# Brief
Output the data below only from the line containing "supplied as part of the" up to and including the line containing "reducing long-term upk", exact and with the pictures left out.

Dataset entries Start Marker

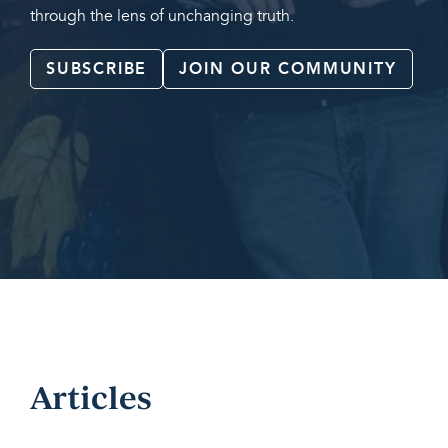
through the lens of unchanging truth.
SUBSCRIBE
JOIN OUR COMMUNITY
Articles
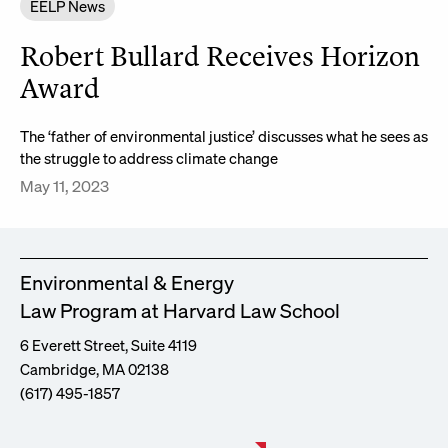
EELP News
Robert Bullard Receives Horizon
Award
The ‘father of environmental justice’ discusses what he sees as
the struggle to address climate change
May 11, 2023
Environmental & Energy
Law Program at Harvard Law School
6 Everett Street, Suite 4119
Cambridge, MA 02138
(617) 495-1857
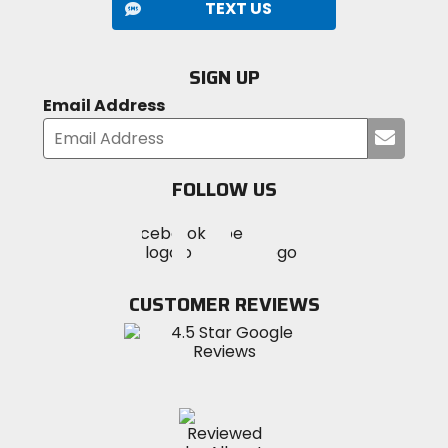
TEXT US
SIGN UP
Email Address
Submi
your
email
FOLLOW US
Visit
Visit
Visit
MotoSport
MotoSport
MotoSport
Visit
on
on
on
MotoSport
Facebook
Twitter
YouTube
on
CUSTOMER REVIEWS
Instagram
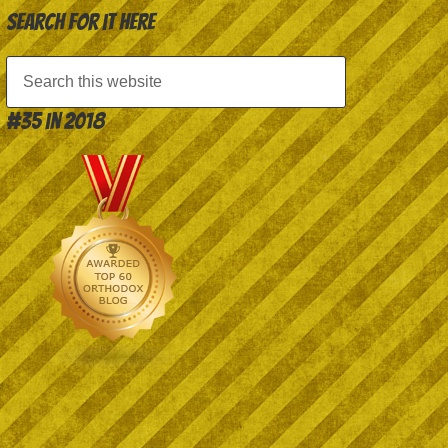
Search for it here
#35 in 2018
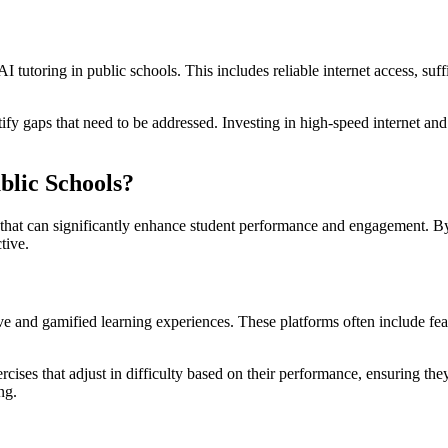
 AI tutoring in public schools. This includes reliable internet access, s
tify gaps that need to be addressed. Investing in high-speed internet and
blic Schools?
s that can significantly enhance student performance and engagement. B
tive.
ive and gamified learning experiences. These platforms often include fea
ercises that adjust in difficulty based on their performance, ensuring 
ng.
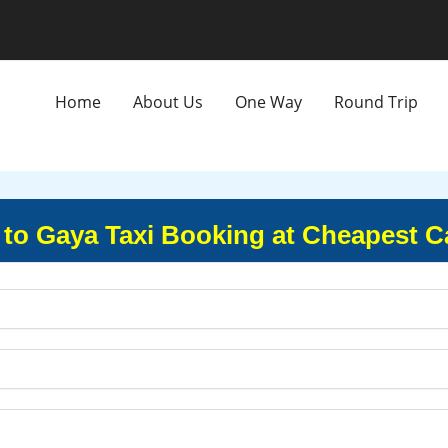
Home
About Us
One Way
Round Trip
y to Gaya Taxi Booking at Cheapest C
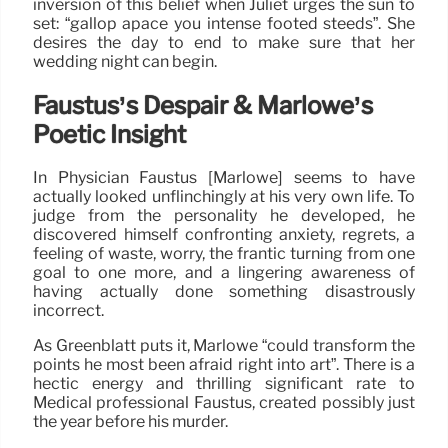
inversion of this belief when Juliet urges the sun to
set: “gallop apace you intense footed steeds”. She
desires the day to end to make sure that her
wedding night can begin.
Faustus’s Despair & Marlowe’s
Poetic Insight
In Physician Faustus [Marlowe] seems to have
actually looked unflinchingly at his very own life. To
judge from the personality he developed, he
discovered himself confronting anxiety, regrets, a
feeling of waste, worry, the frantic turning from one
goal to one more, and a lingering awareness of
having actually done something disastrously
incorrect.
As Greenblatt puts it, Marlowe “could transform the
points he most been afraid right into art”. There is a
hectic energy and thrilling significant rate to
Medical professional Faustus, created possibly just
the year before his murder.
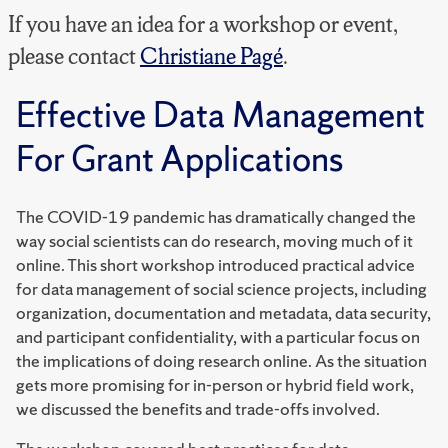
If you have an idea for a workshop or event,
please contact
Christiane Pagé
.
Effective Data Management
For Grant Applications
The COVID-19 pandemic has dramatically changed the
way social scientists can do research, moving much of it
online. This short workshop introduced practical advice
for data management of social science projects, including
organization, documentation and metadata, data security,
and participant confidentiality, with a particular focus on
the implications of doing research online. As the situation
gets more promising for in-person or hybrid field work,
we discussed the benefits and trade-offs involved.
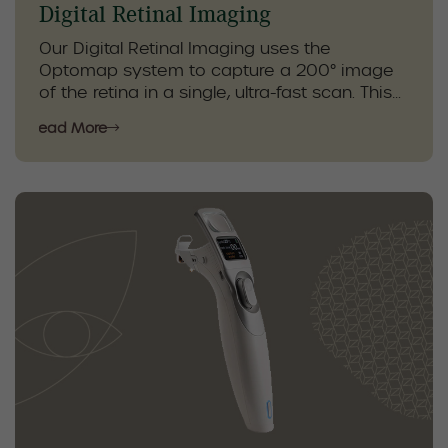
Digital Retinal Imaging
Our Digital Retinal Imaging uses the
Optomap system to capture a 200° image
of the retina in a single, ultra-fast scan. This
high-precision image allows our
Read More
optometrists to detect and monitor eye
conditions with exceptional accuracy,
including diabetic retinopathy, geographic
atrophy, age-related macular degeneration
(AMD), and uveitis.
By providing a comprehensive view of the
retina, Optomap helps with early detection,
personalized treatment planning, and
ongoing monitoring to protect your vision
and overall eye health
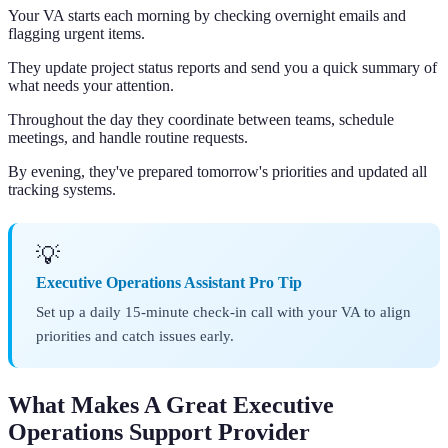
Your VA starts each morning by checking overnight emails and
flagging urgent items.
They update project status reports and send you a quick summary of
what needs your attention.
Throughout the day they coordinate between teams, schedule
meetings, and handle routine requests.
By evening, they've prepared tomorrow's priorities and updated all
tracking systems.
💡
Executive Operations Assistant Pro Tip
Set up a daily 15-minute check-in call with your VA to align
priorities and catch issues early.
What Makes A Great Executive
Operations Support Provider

Dataset entries End Marker
Dataset entries Start Marker

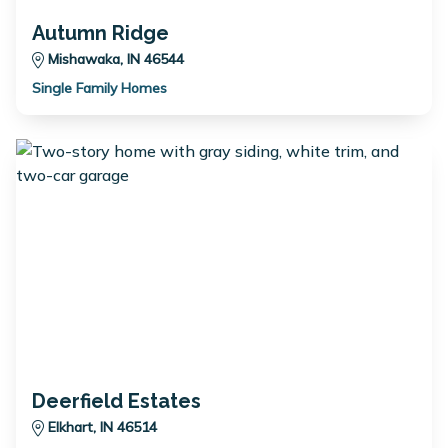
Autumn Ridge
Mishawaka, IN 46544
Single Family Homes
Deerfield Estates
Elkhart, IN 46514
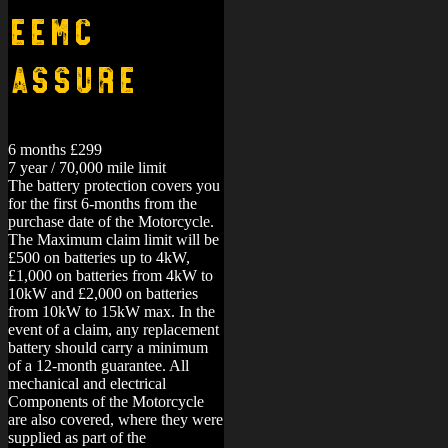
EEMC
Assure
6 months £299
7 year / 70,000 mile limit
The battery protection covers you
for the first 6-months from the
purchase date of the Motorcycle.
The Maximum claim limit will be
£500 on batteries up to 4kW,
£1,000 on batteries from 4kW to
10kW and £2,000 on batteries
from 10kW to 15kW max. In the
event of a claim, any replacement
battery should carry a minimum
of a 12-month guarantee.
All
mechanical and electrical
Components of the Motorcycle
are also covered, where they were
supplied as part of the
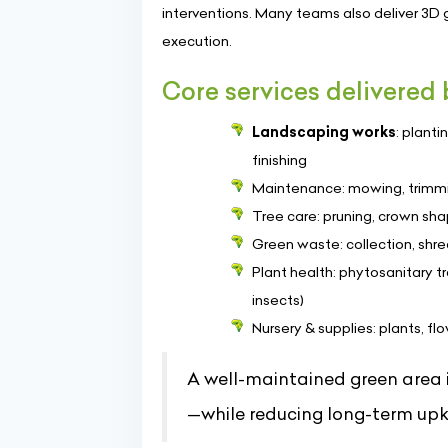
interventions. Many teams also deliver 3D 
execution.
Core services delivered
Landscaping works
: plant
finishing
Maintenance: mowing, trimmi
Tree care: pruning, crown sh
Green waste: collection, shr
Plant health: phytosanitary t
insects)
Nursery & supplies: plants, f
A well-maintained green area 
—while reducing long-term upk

Dataset entries End Marker

# Result of this exercise
supplied as part of the
interventions. Many teams also deliver 3D 
execution.
Core services delivered
Landscaping works
: plant
finishing
Maintenance: mowing, trimmi
Tree care: pruning, crown sh
Green waste: collection, shr
Plant health: phytosanitary t
insects)
Nursery & supplies: plants, f
A well-maintained green area 
—while reducing long-term upk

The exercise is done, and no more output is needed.